- [Task to carry out]
Could you lay out every line from the rows below as a Markdown table with the columns No. and Text, numbering each line and skipping any blank ones?

- [Records to process]

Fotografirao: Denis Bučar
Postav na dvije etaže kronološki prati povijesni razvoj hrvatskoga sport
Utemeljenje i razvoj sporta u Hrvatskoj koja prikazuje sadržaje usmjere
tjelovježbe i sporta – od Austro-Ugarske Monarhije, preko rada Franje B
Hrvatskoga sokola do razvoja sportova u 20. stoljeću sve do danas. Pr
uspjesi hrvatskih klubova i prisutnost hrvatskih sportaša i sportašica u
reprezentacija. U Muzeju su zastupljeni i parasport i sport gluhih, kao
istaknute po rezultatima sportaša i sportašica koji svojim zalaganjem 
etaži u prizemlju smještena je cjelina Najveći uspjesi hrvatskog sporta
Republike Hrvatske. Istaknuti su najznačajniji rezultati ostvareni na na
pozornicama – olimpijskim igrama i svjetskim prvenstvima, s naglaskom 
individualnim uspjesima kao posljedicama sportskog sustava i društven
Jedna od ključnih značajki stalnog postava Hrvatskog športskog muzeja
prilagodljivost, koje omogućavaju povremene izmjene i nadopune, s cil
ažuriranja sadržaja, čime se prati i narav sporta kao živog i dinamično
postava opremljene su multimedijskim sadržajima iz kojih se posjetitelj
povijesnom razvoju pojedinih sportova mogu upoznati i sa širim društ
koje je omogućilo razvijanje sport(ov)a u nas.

- [Task solution]
| No. | Text |
|---|---|
| 1 | Fotografirao: Denis Bučar |
| 2 | Postav na dvije etaže kronološki prati povijesni razvoj hrvatskoga sport |
| 3 | Utemeljenje i razvoj sporta u Hrvatskoj koja prikazuje sadržaje usmjere |
| 4 | tjelovježbe i sporta – od Austro-Ugarske Monarhije, preko rada Franje B |
| 5 | Hrvatskoga sokola do razvoja sportova u 20. stoljeću sve do danas. Pr |
| 6 | uspjesi hrvatskih klubova i prisutnost hrvatskih sportaša i sportašica u |
| 7 | reprezentacija. U Muzeju su zastupljeni i parasport i sport gluhih, kao |
| 8 | istaknute po rezultatima sportaša i sportašica koji svojim zalaganjem  |
| 9 | etaži u prizemlju smještena je cjelina Najveći uspjesi hrvatskog sporta |
| 10 | Republike Hrvatske. Istaknuti su najznačajniji rezultati ostvareni na na |
| 11 | pozornicama – olimpijskim igrama i svjetskim prvenstvima, s naglaskom  |
| 12 | individualnim uspjesima kao posljedicama sportskog sustava i društven |
| 13 | Jedna od ključnih značajki stalnog postava Hrvatskog športskog muzeja |
| 14 | prilagodljivost, koje omogućavaju povremene izmjene i nadopune, s cil |
| 15 | ažuriranja sadržaja, čime se prati i narav sporta kao živog i dinamično |
| 16 | postava opremljene su multimedijskim sadržajima iz kojih se posjetitelj |
| 17 | povijesnom razvoju pojedinih sportova mogu upoznati i sa širim društ |
| 18 | koje je omogućilo razvijanje sport(ov)a u nas. |